(Source data)

□ □ □ □ □

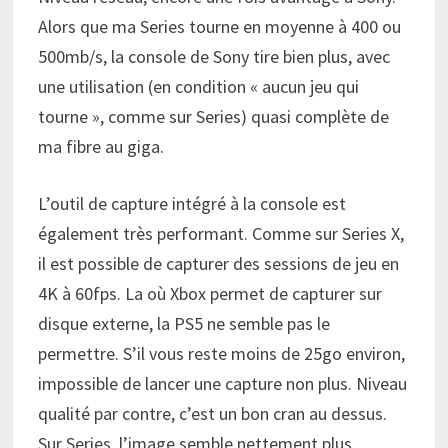
Alors que ma Series tourne en moyenne à 400 ou
500mb/s, la console de Sony tire bien plus, avec
une utilisation (en condition « aucun jeu qui
tourne », comme sur Series) quasi complète de
ma fibre au giga.
L’outil de capture intégré à la console est
également très performant. Comme sur Series X,
il est possible de capturer des sessions de jeu en
4K à 60fps. La où Xbox permet de capturer sur
disque externe, la PS5 ne semble pas le
permettre. S’il vous reste moins de 25go environ,
impossible de lancer une capture non plus. Niveau
qualité par contre, c’est un bon cran au dessus.
Sur Series, l’image semble nettement plus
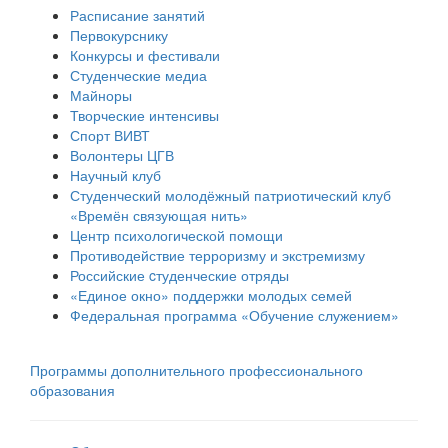
Расписание занятий
Первокурснику
Конкурсы и фестивали
Студенческие медиа
Майноры
Творческие интенсивы
Спорт ВИВТ
Волонтеры ЦГВ
Научный клуб
Студенческий молодёжный патриотический клуб
«Времён связующая нить»
Центр психологической помощи
Противодействие терроризму и экстремизму
Российские cтуденческие отряды
«Единое окно» поддержки молодых семей
Федеральная программа «Обучение служением»
Программы дополнительного профессионального
образования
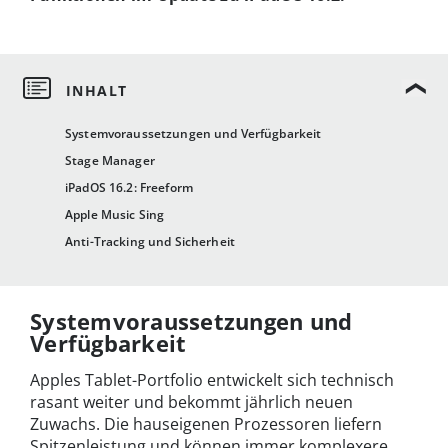
Systemvoraussetzungen und Verfügbarkeit
Stage Manager
iPadOS 16.2: Freeform
Apple Music Sing
Anti-Tracking und Sicherheit
Systemvoraussetzungen und
Verfügbarkeit
Apples Tablet-Portfolio entwickelt sich technisch
rasant weiter und bekommt jährlich neuen
Zuwachs. Die hauseigenen Prozessoren liefern
Spitzenleistung und können immer komplexere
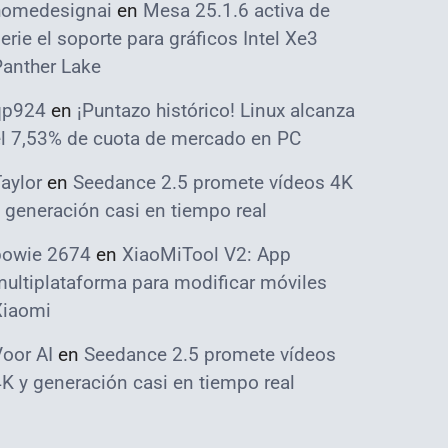
homedesignai
en
Mesa 25.1.6 activa de
erie el soporte para gráficos Intel Xe3
Panther Lake
qp924
en
¡Puntazo histórico! Linux alcanza
el 7,53% de cuota de mercado en PC
aylor
en
Seedance 2.5 promete vídeos 4K
 generación casi en tiempo real
bowie 2674
en
XiaoMiTool V2: App
ultiplataforma para modificar móviles
Xiaomi
oor AI
en
Seedance 2.5 promete vídeos
K y generación casi en tiempo real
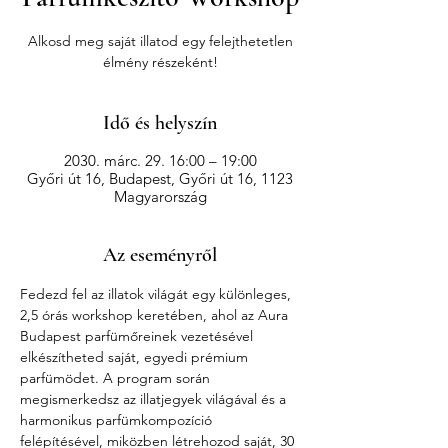
Alkosd meg saját illatod egy felejthetetlen
élmény részeként!
Idő és helyszín
2030. márc. 29. 16:00 – 19:00
Győri út 16, Budapest, Győri út 16, 1123
Magyarország
Az eseményről
Fedezd fel az illatok világát egy különleges, 
2,5 órás workshop keretében, ahol az Aura 
Budapest parfümőreinek vezetésével 
elkészítheted saját, egyedi prémium 
parfümödet. A program során 
megismerkedsz az illatjegyek világával és a 
harmonikus parfümkompozíció 
felépítésével, miközben létrehozod saját, 30 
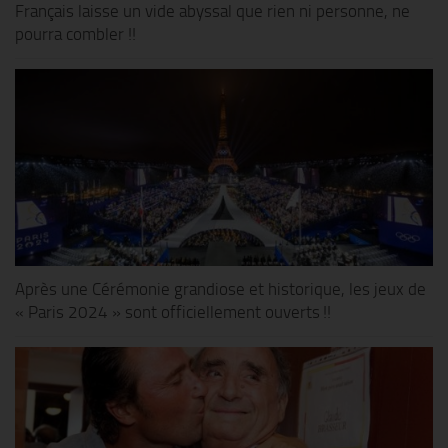
Français laisse un vide abyssal que rien ni personne, ne
pourra combler !!
Après une Cérémonie grandiose et historique, les jeux de
« Paris 2024 » sont officiellement ouverts !!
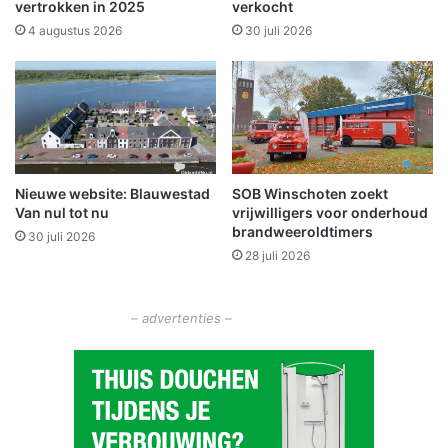
o
'
vertrokken in 2025
verkocht
n
o
4 augustus 2026
30 juli 2026
i
m
n
k
g
l
e
e
n
e
a
d
a
s
n
Nieuwe website: Blauwestad
SOB Winschoten zoekt
c
Van nul tot nu
vrijwilligers voor onderhoud
4
e
brandweeroldtimers
3
n
30 juli 2026
p
28 juli 2026
e
a
'
r
m
t
– advertenties –
e
i
t
j
l
e
e
n
e
r
l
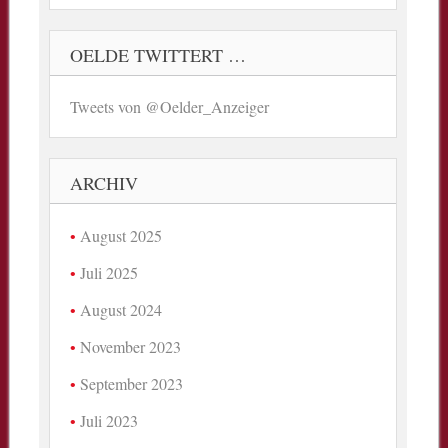
OELDE TWITTERT …
Tweets von @Oelder_Anzeiger
ARCHIV
August 2025
Juli 2025
August 2024
November 2023
September 2023
Juli 2023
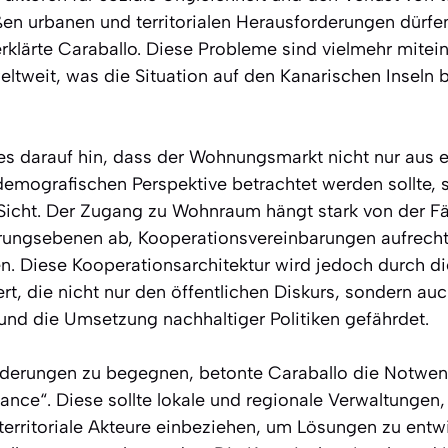
en urbanen und territorialen Herausforderungen dürfen 
erklärte Caraballo. Diese Probleme sind vielmehr mitei
eltweit, was die Situation auf den Kanarischen Inseln
es darauf hin, dass der Wohnungsmarkt nicht nur aus ei
demografischen Perspektive betrachtet werden sollte,
n Sicht. Der Zugang zu Wohnraum hängt stark von der Fä
rungsebenen ab, Kooperationsvereinbarungen aufrecht
en. Diese Kooperationsarchitektur wird jedoch durch di
rt, die nicht nur den öffentlichen Diskurs, sondern au
und die Umsetzung nachhaltiger Politiken gefährdet.
derungen zu begegnen, betonte Caraballo die Notwend
ance“. Diese sollte lokale und regionale Verwaltungen, 
 territoriale Akteure einbeziehen, um Lösungen zu entw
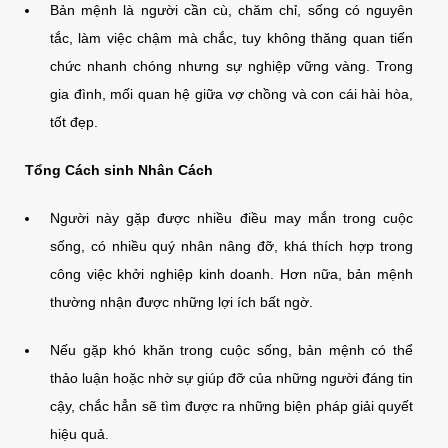
Bản mệnh là người cần cù, chăm chỉ, sống có nguyên
tắc, làm việc chậm mà chắc, tuy không thăng quan tiến
chức nhanh chóng nhưng sự nghiệp vững vàng. Trong
gia đình, mối quan hệ giữa vợ chồng và con cái hài hòa,
tốt đẹp.
Tổng Cách sinh Nhân Cách
Người này gặp được nhiều điều may mắn trong cuộc
sống, có nhiều quý nhân nâng đỡ, khá thích hợp trong
công việc khởi nghiệp kinh doanh. Hơn nữa, bản mệnh
thường nhận được những lợi ích bất ngờ.
Nếu gặp khó khăn trong cuộc sống, bản mệnh có thể
thảo luận hoặc nhờ sự giúp đỡ của những người đáng tin
cậy, chắc hẳn sẽ tìm được ra những biện pháp giải quyết
hiệu quả.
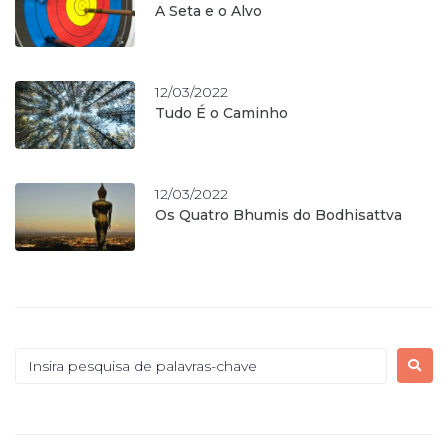
A Seta e o Alvo
12/03/2022
Tudo É o Caminho
12/03/2022
Os Quatro Bhumis do Bodhisattva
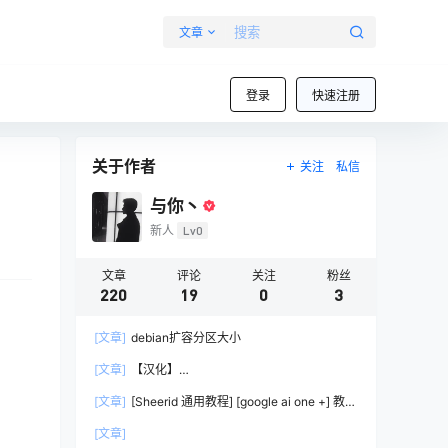
文章
登录
快速注册
关于作者
关注
私信
与你丶
新人
Lv0
文章
评论
关注
粉丝
220
19
0
3
[文章]
debian扩容分区大小
[文章]
【汉化】
lobsterOpenClaw（Clawd/Moltbot）中文发行版
[文章]
[Sheerid 通用教程] [google ai one +] 教你
– 开源 AI 助手部署教程
过大部分Sheerid简单难度认证
[文章]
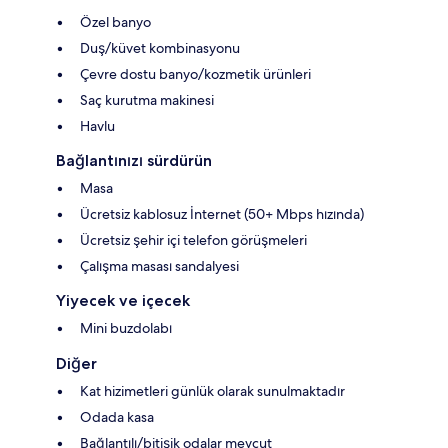
Özel banyo
Duş/küvet kombinasyonu
Çevre dostu banyo/kozmetik ürünleri
Saç kurutma makinesi
Havlu
Bağlantınızı sürdürün
Masa
Ücretsiz kablosuz İnternet (50+ Mbps hızında)
Ücretsiz şehir içi telefon görüşmeleri
Çalışma masası sandalyesi
Yiyecek ve içecek
Mini buzdolabı
Diğer
Kat hizimetleri günlük olarak sunulmaktadır
Odada kasa
Bağlantılı/bitişik odalar mevcut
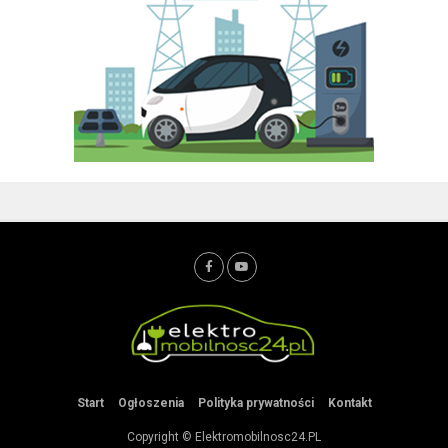
Start
Ogłoszenia
Polityka prywatności
Kontakt
Copyright © Elektromobilnosc24.PL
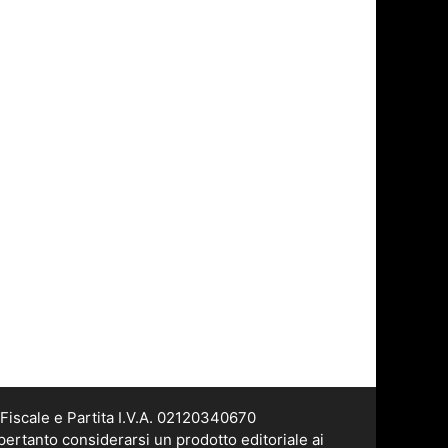
Fiscale e Partita I.V.A. 02120340670
pertanto considerarsi un prodotto editoriale ai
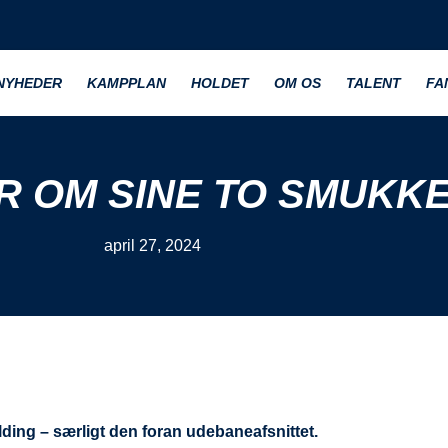
NYHEDER
KAMPPLAN
HOLDET
OM OS
TALENT
FA
R OM SINE TO SMUKK
april 27, 2024
lding – særligt den foran udebaneafsnittet.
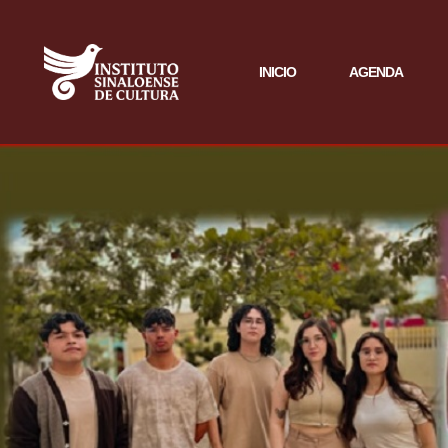
INICIO
AGENDA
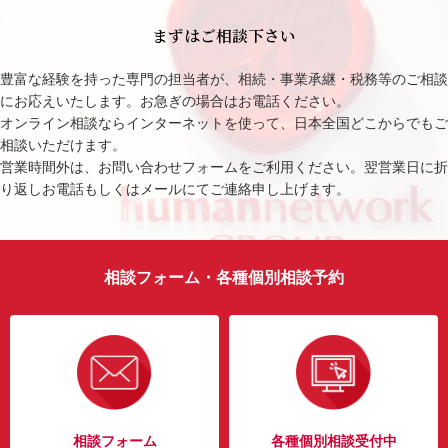
まずはご相談下さい
豊富な経験を持った専門の担当者が、相続・事業承継・税務等のご相談
にお応えいたします。お急ぎの場合はお電話ください。
オンライン相談ならインターネットを使って、日本全国どこからでもご
相談いただけます。
営業時間外は、お問い合わせフォームをご利用ください。翌営業日に折
り返しお電話もしくはメールにてご連絡申し上げます。
相談フォーム・各種個別相談予約
相談フォーム
各種個別相談受付中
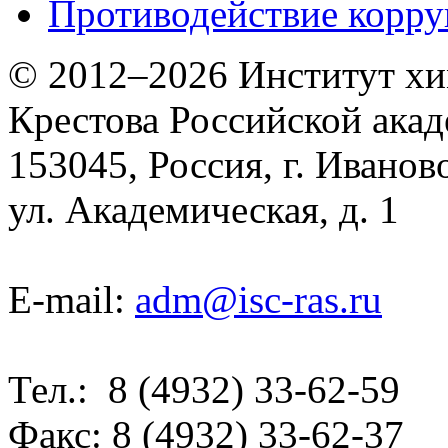
Противодействие корр
© 2012–2026 Институт хим
Крестова Российской акад
153045, Россия, г. Иванов
ул. Академическая, д. 1
E-mail:
adm@isc-ras.ru
Тел.: 8 (4932) 33-62-59
Факс: 8 (4932) 33-62-37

□ □ □ □ □

● **Job**:
Copy every line of the listing above word for word, leaving out the picture lines.

● **Response area**:
Alors que ma Series tourne en moyenne à 400 ou
500mb/s, la console de Sony tire bien plus, avec
une utilisation (en condition « aucun jeu qui
tourne », comme sur Series) quasi complète de
ma fibre au giga.
L’outil de capture intégré à la console est
également très performant. Comme sur Series X,
il est possible de capturer des sessions de jeu en
4K à 60fps. La où Xbox permet de capturer sur
disque externe, la PS5 ne semble pas le
permettre. S’il vous reste moins de 25go environ,
impossible de lancer une capture non plus. Niveau
qualité par contre, c’est un bon cran au dessus.
Sur Series, l’image semble nettement plus
Расписание занятий
Первокурснику
Конкурсы и фестивали
Студенческие медиа
Майноры
Творческие интенсивы
Спорт ВИВТ
Волонтеры ЦГВ
Научный клуб
Студенческий молодёжный патриотический клуб
«Времён связующая нить»
Центр психологической помощи
Противодействие терроризму и экстремизму
Российские cтуденческие отряды
«Единое окно» поддержки молодых семей
Федеральная программа «Обучение служением»
Программы дополнительного профессионального
образования
Systemvoraussetzungen und Verfügbarkeit
Stage Manager
iPadOS 16.2: Freeform
Apple Music Sing
Anti-Tracking und Sicherheit
Systemvoraussetzungen und
Verfügbarkeit
Apples Tablet-Portfolio entwickelt sich technisch
rasant weiter und bekommt jährlich neuen
Zuwachs. Die hauseigenen Prozessoren liefern
Spitzenleistung und können immer komplexere
homedesignai
en
Mesa 25.1.6 activa de
erie el soporte para gráficos Intel Xe3
Panther Lake
qp924
en
¡Puntazo histórico! Linux alcanza
el 7,53% de cuota de mercado en PC
aylor
en
Seedance 2.5 promete vídeos 4K
 generación casi en tiempo real
bowie 2674
en
XiaoMiTool V2: App
ultiplataforma para modificar móviles
Xiaomi
oor AI
en
Seedance 2.5 promete vídeos
K y generación casi en tiempo real
Alkosd meg saját illatod egy felejthetetlen
élmény részeként!
Idő és helyszín
2030. márc. 29. 16:00 – 19:00
Győri út 16, Budapest, Győri út 16, 1123
Magyarország
Az eseményről
Fedezd fel az illatok világát egy különleges, 
2,5 órás workshop keretében, ahol az Aura 
Budapest parfümőreinek vezetésével 
elkészítheted saját, egyedi prémium 
parfümödet. A program során 
megismerkedsz az illatjegyek világával és a 
harmonikus parfümkompozíció 
felépítésével, miközben létrehozod saját, 30 
Français laisse un vide abyssal que rien ni personne, ne
pourra combler !!
Après une Cérémonie grandiose et historique, les jeux de
« Paris 2024 » sont officiellement ouverts !!
o
'
vertrokken in 2025
verkocht
n
o
4 augustus 2026
30 juli 2026
i
m
n
k
g
l
e
e
n
e
a
d
a
s
n
Nieuwe website: Blauwestad
SOB Winschoten zoekt
c
Van nul tot nu
vrijwilligers voor onderhoud
4
e
brandweeroldtimers
3
n
30 juli 2026
p
28 juli 2026
e
a
'
r
m
t
– advertenties –
e
i
t
j
l
e
e
n
e
r
l
OELDE TWITTERT …
Tweets von @Oelder_Anzeiger
ARCHIV
August 2025
Juli 2025
August 2024
November 2023
September 2023
Juli 2023
en urbanen und territorialen Herausforderungen dürfen 
erklärte Caraballo. Diese Probleme sind vielmehr mitei
eltweit, was die Situation auf den Kanarischen Inseln
es darauf hin, dass der Wohnungsmarkt nicht nur aus ei
demografischen Perspektive betrachtet werden sollte,
n Sicht. Der Zugang zu Wohnraum hängt stark von der Fä
rungsebenen ab, Kooperationsvereinbarungen aufrecht
en. Diese Kooperationsarchitektur wird jedoch durch di
rt, die nicht nur den öffentlichen Diskurs, sondern au
und die Umsetzung nachhaltiger Politiken gefährdet.
derungen zu begegnen, betonte Caraballo die Notwend
ance“. Diese sollte lokale und regionale Verwaltungen, 
 territoriale Akteure einbeziehen, um Lösungen zu entw
Bản mệnh là người cần cù, chăm chỉ, sống có nguyên
tắc, làm việc chậm mà chắc, tuy không thăng quan tiến
chức nhanh chóng nhưng sự nghiệp vững vàng. Trong
gia đình, mối quan hệ giữa vợ chồng và con cái hài hòa,
tốt đẹp.
Tổng Cách sinh Nhân Cách
Người này gặp được nhiều điều may mắn trong cuộc
sống, có nhiều quý nhân nâng đỡ, khá thích hợp trong
công việc khởi nghiệp kinh doanh. Hơn nữa, bản mệnh
thường nhận được những lợi ích bất ngờ.
Nếu gặp khó khăn trong cuộc sống, bản mệnh có thể
thảo luận hoặc nhờ sự giúp đỡ của những người đáng tin
cậy, chắc hẳn sẽ tìm được ra những biện pháp giải quyết
hiệu quả.
A Seta e o Alvo
12/03/2022
Tudo É o Caminho
12/03/2022
Os Quatro Bhumis do Bodhisattva
文章
登录
快速注册
关于作者
关注
私信
与你丶
新人
Lv0
文章
评论
关注
粉丝
220
19
0
3
[文章]
debian扩容分区大小
[文章]
【汉化】
lobsterOpenClaw（Clawd/Moltbot）中文发行版
[文章]
[Sheerid 通用教程] [google ai one +] 教你
– 开源 AI 助手部署教程
过大部分Sheerid简单难度认证
[文章]
Özel banyo
Duş/küvet kombinasyonu
Çevre dostu banyo/kozmetik ürünleri
Saç kurutma makinesi
Havlu
Bağlantınızı sürdürün
Masa
Ücretsiz kablosuz İnternet (50+ Mbps hızında)
Ücretsiz şehir içi telefon görüşmeleri
Çalışma masası sandalyesi
Yiyecek ve içecek
Mini buzdolabı
Diğer
Kat hizimetleri günlük olarak sunulmaktadır
Odada kasa
Bağlantılı/bitişik odalar mevcut
Start
Ogłoszenia
Polityka prywatności
Kontakt
Copyright © Elektromobilnosc24.PL
Fiscale e Partita I.V.A. 02120340670
pertanto considerarsi un prodotto editoriale ai
NYHEDER
KAMPPLAN
HOLDET
OM OS
TALENT
FA
R OM SINE TO SMUKK
april 27, 2024
lding – særligt den foran udebaneafsnittet.
INICIO
AGENDA
まずはご相談下さい
豊富な経験を持った専門の担当者が、相続・事業承継・税務等のご相談
にお応えいたします。お急ぎの場合はお電話ください。
オンライン相談ならインターネットを使って、日本全国どこからでもご
相談いただけます。
営業時間外は、お問い合わせフォームをご利用ください。翌営業日に折
り返しお電話もしくはメールにてご連絡申し上げます。
相談フォーム・各種個別相談予約
相談フォーム
各種個別相談受付中
Противодействие корр
© 2012–2026 Институт хим
Крестова Российской акад
153045, Россия, г. Иванов
ул. Академическая, д. 1
E-mail:
adm@isc-ras.ru
Тел.: 8 (4932) 33-62-59
Факс: 8 (4932) 33-62-37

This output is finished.